12.12 – Renunciation is not deprivation but emancipation

by February 10, 2013

The prospect of ‘renunciation’ may bring in us a cold, hard, almost scary feeling. We fear that we will have to give up something dear to us – something warm, cozy and reassuring. And further we are supposed to accept such deprivation as a virtue. No wonder that renunciation is not popular.

However, Gita wisdom introduces us to a dramatically different renunciation: devotional renunciation. The Bhagavad-gita (12.12: tyagac chantir anantaram) glorifies such renunciation by declaring its fruit to be unbreakable, unending peace.

To understand this, let’s consider the analogy of addiction. For addicts, the object of their addiction is desirable and essential. They feel that giving up their addiction is a deprivation. We know that it is actually emancipation; they will become free from their dependency on something that is both unessential and undesirable.
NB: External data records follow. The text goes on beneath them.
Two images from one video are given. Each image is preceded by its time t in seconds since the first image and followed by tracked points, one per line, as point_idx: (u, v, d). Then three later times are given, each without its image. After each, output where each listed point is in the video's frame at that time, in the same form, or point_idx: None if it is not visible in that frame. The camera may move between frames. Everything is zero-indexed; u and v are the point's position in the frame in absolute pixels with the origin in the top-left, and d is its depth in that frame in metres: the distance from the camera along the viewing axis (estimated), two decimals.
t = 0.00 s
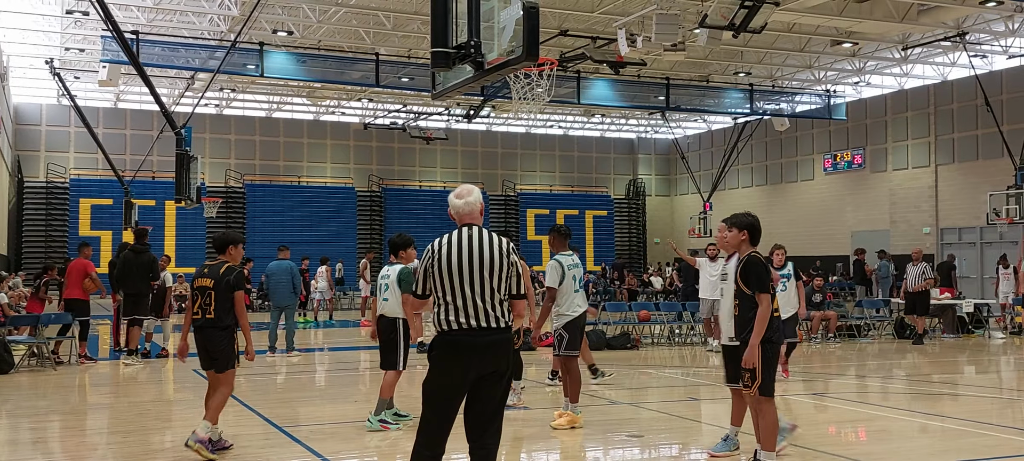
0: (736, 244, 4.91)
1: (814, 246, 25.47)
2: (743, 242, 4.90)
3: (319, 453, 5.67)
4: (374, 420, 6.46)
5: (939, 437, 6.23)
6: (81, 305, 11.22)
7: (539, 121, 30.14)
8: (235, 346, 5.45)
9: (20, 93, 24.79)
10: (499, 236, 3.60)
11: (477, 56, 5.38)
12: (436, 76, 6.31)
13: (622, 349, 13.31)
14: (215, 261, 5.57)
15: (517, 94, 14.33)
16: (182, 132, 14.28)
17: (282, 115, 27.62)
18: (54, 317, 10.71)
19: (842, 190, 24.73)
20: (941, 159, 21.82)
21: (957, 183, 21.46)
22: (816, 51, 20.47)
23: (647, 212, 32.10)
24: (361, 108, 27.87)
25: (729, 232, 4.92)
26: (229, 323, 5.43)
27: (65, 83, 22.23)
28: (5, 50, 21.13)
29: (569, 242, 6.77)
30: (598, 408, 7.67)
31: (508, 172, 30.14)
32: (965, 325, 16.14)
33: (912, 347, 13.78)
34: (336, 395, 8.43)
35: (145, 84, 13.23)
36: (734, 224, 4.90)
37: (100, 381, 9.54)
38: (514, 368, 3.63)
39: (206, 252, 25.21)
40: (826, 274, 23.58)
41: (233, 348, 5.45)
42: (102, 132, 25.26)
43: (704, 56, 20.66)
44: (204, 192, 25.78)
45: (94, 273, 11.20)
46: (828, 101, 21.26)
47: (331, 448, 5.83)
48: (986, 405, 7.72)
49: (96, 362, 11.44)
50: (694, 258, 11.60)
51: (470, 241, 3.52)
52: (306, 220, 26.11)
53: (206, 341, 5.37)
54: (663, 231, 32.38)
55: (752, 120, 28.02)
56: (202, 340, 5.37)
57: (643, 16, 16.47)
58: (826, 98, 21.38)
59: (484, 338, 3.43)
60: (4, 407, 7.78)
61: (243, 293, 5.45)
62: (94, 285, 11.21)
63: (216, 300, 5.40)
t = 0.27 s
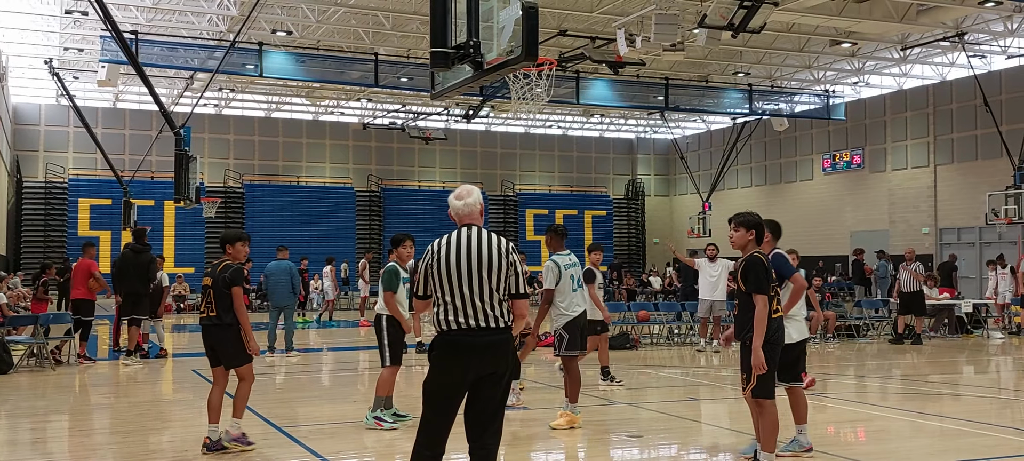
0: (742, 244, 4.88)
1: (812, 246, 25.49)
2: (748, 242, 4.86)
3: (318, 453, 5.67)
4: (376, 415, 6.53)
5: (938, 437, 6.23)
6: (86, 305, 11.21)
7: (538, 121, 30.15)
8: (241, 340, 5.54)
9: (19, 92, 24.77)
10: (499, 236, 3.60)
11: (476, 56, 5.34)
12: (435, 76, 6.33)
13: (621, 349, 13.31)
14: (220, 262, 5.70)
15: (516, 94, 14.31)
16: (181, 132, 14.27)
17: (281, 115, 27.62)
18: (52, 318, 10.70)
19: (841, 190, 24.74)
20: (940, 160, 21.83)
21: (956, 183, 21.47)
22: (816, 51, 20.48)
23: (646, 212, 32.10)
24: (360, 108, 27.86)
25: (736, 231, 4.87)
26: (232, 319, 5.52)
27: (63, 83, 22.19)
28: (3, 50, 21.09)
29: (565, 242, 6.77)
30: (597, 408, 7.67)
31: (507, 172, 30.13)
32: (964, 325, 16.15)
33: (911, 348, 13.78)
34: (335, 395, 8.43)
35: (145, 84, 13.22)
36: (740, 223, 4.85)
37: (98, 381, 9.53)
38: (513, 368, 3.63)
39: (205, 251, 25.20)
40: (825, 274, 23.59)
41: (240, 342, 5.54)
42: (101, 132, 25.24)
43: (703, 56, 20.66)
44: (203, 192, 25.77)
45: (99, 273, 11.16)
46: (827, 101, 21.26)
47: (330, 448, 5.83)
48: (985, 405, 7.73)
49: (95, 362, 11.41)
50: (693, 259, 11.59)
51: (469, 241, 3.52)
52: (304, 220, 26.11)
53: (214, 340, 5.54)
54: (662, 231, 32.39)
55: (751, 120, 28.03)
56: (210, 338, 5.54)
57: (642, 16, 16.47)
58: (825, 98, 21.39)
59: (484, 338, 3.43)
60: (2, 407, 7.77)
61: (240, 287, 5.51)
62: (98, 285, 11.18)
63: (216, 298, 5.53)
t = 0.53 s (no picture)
0: (743, 244, 4.88)
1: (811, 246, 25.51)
2: (751, 242, 4.86)
3: (316, 453, 5.66)
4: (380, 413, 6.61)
5: (936, 437, 6.24)
6: (88, 305, 11.19)
7: (537, 121, 30.17)
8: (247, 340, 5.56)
9: (18, 92, 24.74)
10: (499, 236, 3.60)
11: (474, 56, 5.37)
12: (434, 77, 6.33)
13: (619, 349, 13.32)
14: (228, 262, 5.73)
15: (515, 94, 14.31)
16: (180, 131, 14.27)
17: (280, 115, 27.60)
18: (52, 317, 10.68)
19: (839, 190, 24.76)
20: (939, 160, 21.84)
21: (954, 183, 21.50)
22: (814, 51, 20.50)
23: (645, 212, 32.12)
24: (359, 108, 27.86)
25: (738, 231, 4.87)
26: (238, 319, 5.55)
27: (62, 83, 22.17)
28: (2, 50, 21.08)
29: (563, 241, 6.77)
30: (596, 408, 7.67)
31: (506, 172, 30.13)
32: (962, 325, 16.17)
33: (909, 348, 13.80)
34: (333, 395, 8.43)
35: (143, 84, 13.21)
36: (740, 224, 4.86)
37: (97, 381, 9.52)
38: (513, 368, 3.63)
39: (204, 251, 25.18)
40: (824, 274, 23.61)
41: (245, 342, 5.56)
42: (99, 132, 25.21)
43: (702, 56, 20.68)
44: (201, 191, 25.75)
45: (101, 272, 11.18)
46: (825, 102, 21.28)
47: (328, 448, 5.83)
48: (983, 405, 7.74)
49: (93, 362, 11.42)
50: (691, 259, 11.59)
51: (470, 242, 3.52)
52: (302, 220, 26.10)
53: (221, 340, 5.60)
54: (660, 232, 32.42)
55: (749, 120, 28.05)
56: (217, 339, 5.58)
57: (641, 16, 16.49)
58: (824, 98, 21.42)
59: (483, 338, 3.43)
60: None
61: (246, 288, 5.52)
62: (100, 284, 11.16)
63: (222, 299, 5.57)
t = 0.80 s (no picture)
0: (744, 244, 4.87)
1: (809, 246, 25.52)
2: (752, 242, 4.85)
3: (315, 453, 5.65)
4: (380, 413, 6.62)
5: (934, 437, 6.24)
6: (87, 305, 11.18)
7: (536, 121, 30.18)
8: (255, 339, 5.65)
9: (16, 92, 24.72)
10: (498, 236, 3.59)
11: (473, 56, 5.40)
12: (432, 76, 6.32)
13: (618, 350, 13.32)
14: (235, 261, 5.76)
15: (514, 94, 14.31)
16: (178, 131, 14.26)
17: (278, 115, 27.59)
18: (50, 317, 10.65)
19: (838, 190, 24.77)
20: (938, 160, 21.86)
21: (952, 183, 21.51)
22: (813, 51, 20.51)
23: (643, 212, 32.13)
24: (358, 108, 27.85)
25: (738, 231, 4.86)
26: (246, 319, 5.62)
27: (60, 82, 22.16)
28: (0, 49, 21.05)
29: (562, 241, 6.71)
30: (594, 408, 7.67)
31: (505, 172, 30.12)
32: (961, 325, 16.18)
33: (908, 348, 13.80)
34: (332, 395, 8.42)
35: (142, 83, 13.18)
36: (741, 223, 4.84)
37: (95, 381, 9.51)
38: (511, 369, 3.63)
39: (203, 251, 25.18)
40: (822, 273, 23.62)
41: (253, 341, 5.64)
42: (98, 131, 25.18)
43: (701, 56, 20.67)
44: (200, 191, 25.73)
45: (98, 272, 11.14)
46: (824, 102, 21.28)
47: (327, 448, 5.82)
48: (982, 405, 7.74)
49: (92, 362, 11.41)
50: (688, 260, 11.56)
51: (469, 242, 3.52)
52: (301, 220, 26.09)
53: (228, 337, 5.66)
54: (659, 232, 32.42)
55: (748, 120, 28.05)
56: (225, 337, 5.63)
57: (640, 16, 16.49)
58: (822, 98, 21.43)
59: (482, 338, 3.43)
60: None
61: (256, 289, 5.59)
62: (98, 285, 11.12)
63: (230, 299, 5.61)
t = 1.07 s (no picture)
0: (740, 243, 4.86)
1: (807, 246, 25.55)
2: (747, 241, 4.85)
3: (313, 453, 5.65)
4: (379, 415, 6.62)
5: (931, 437, 6.25)
6: (85, 305, 11.17)
7: (534, 121, 30.19)
8: (256, 340, 5.65)
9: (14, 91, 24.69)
10: (495, 237, 3.59)
11: (472, 56, 5.38)
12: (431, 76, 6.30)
13: (616, 350, 13.33)
14: (238, 260, 5.76)
15: (513, 94, 14.32)
16: (177, 131, 14.24)
17: (276, 115, 27.57)
18: (47, 317, 10.65)
19: (836, 191, 24.79)
20: (936, 160, 21.88)
21: (950, 183, 21.53)
22: (812, 52, 20.53)
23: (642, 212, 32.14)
24: (356, 108, 27.84)
25: (733, 232, 4.86)
26: (248, 319, 5.64)
27: (59, 82, 22.13)
28: None
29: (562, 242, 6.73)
30: (592, 408, 7.68)
31: (503, 172, 30.11)
32: (959, 325, 16.20)
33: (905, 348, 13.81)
34: (330, 395, 8.43)
35: (140, 83, 13.16)
36: (736, 224, 4.85)
37: (93, 381, 9.51)
38: (509, 369, 3.63)
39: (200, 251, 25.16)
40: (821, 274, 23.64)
41: (253, 342, 5.64)
42: (96, 131, 25.15)
43: (700, 57, 20.68)
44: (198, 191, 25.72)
45: (95, 272, 11.11)
46: (822, 102, 21.30)
47: (325, 448, 5.83)
48: (979, 406, 7.75)
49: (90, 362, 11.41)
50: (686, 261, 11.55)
51: (466, 243, 3.51)
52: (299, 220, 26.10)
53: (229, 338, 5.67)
54: (657, 232, 32.44)
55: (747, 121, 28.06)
56: (226, 338, 5.64)
57: (639, 16, 16.49)
58: (821, 99, 21.45)
59: (480, 339, 3.42)
60: None
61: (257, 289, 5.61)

Often people become addicted due to some unfulfilled emotional needs. Unless they can meet those needs maturely, they won’t find sobriety palatable. But when their needs are met, then they will realize for themselves how renunciation of the addiction is emancipating.

Gita wisdom explains that we are souls and our desire to possess, control and enjoy matter is like an addiction. We do have some basic material necessities, but usually our desire for matter far exceeds those necessities. The hangover of our addiction to matter is the suffering of material existence with its threefold miseries and the cycle of birth and death.

Despite these miseries, we don’t want to renounce our material attachments. Because by loving matter and material things, we are trying to address our longing for love.

Gita wisdom offers us the path of bhakti-yoga that fulfills this longing by directing it towards Krishna. When we love Krishna and relish fulfillment thereof, we realize that renunciation is not deprivation but emancipation.


If you cannot take to this practice, then engage yourself in the cultivation of knowledge. Better than knowledge, however, is meditation, and better than meditation is renunciation of the fruits of action, for by such renunciation one can attain peace of mind.